In the years after Mexico won its independence from Spain in 1821, thousands of American settlers crossed into Texas to start new lives. Among those was Haden Edwards, who became an important early empresario and sought to make a fortune in the new land. Instead, he would find disaster in one of the earliest battles between Mexico and Texas settlers.
Haden Edwards was born in Virginia in 1771. His father, Jonathan Edwards, moved the family to Kentucky in 1780 where he quickly became a wealthy landowner and a prominent citizen, eventually becoming a U. S. Senator.
Inspired by his father’s success in real estate, the younger Edwards became determined to make a fortune himself. In 1820, he made his way down to Mississippi with his younger brother Benjamin and acquired a large plantation.
Not long afterward, he heard about Spain’s attempts to populate its northern frontier territories in Texas by inviting in American settlers. When Mexico won independence in 1821, it pursued the same policies. Edwards teamed up with Stephen F. Austin and others to gain large land grants that they could subdivide. In 1823, Mexico agreed to make Austin and Edwards empresarios. After negotiating terms of settlement with the government and helping finance Austin’s colonization efforts, Edwards settled in the Nacogdoches area in 1825.
Nacogdoches was already a growing settlement. The community produced the first English-language newspaper in Texas. Edwards’s colony was allowed to bring in 800 families, but there were already a number of land claims in the area dating back decades.
Edwards, however, grew increasingly frustrated in his role. Older land claims in the area clashed with the lands he was trying to sell to colonists while he increasingly antagonistic to Austin over loans and with competing claims from Austin’s colony. As a result, Edwards decided in September that he would have the sole authority to verify land claims. He made an edict stating that if anyone could not verify their claims with a title deed, he would consider the land his and subject to sale. He quickly declared a number of old Spanish titles to be forgeries. This immediately led to a clash with the Mexican government, which demanded Edwards honor the old claims.
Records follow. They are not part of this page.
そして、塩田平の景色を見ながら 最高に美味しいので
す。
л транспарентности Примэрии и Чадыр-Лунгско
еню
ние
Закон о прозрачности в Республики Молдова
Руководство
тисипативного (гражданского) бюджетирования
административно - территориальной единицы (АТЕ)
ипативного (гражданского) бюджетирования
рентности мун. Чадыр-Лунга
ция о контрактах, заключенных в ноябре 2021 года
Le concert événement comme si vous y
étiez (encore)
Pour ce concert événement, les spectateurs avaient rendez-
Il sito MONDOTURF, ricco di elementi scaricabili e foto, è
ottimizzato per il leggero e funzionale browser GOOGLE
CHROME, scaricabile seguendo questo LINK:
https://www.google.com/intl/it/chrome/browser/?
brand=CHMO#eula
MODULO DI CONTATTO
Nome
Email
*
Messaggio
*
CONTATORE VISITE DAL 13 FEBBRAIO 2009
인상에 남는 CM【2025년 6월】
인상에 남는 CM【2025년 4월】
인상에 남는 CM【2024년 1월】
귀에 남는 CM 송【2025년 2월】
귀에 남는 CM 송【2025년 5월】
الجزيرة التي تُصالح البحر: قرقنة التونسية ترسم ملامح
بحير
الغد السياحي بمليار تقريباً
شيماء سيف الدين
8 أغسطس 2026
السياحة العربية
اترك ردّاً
Divisions in the community rose quickly.
In October 1826, the Mexican government cancelled Edwards’s empresario grant. Edwards and his brother gathered several supporters and decided to strike back. The situation spiraled out of control, and several Edwards supporters arrested local officials supported by the old settlers.
Edwards decided to strike back against the Mexican government and protect his land and investments. In December, he and a group of 30 supporters seized Nacogdoches and declared the area independent, forming the Republic of Fredonia. He formed an alliance with Cherokee chief Richard Fields, put together a fighting force, and even formed a flag – a red and white banner with “Independence, Freedom and Justice” written across the top.
Lt. Col. Mateo Ahumada gathered a strike force of 110 troops in San Antonio and headed to Nacogdoches. Austin, shocked by the actions of Edwards, decided to help the Mexican government and sent a group of 250 volunteers to assist. When Ahumada’s and Austin’s forces arrived, the Cherokees decided to stay out of the conflict, and Edwards’s followers scattered. The Republic of Fredonia lasted only five weeks.
In response to the rebellion, Mexico briefly suspended all immigration from the United States in 1830. Edwards, however, briefly returned to the area in August 1832 when settlers clashed with Mexican authorities at the Battle of Nacogdoches. Dozens died in the bitter firefight as the Texians crushed the army detachment and took the remaining 250 prisoners to San Antonio.
Edwards again left for a short time and quietly returned to Nacogdoches in 1835 during the Texas Revolution. Now age 64, his influence had diminished, but he remained a vocal critic of Mexican authorities. After the war, he remained in Nacogdoches for the remainder of his days. He died in August 1849 at age 78.
His brother Benjamin eventually moved to Mississippi and would never return. During the Texas Revolution, he attempted to raise money and troops for the Texas cause. He died in 1837 at age 57 while running for governor of Mississippi.
For the Texans basking in their victories over Mexico, the reputation of Haden Edwards only increased in later years. In 1858, Edwards County in West Texas was named for him by the state legislature. The Edwards Plateau, the huge geologic uplift laying to the west of San Antonio and Austin and extending out to the Pecos River, is also named for him.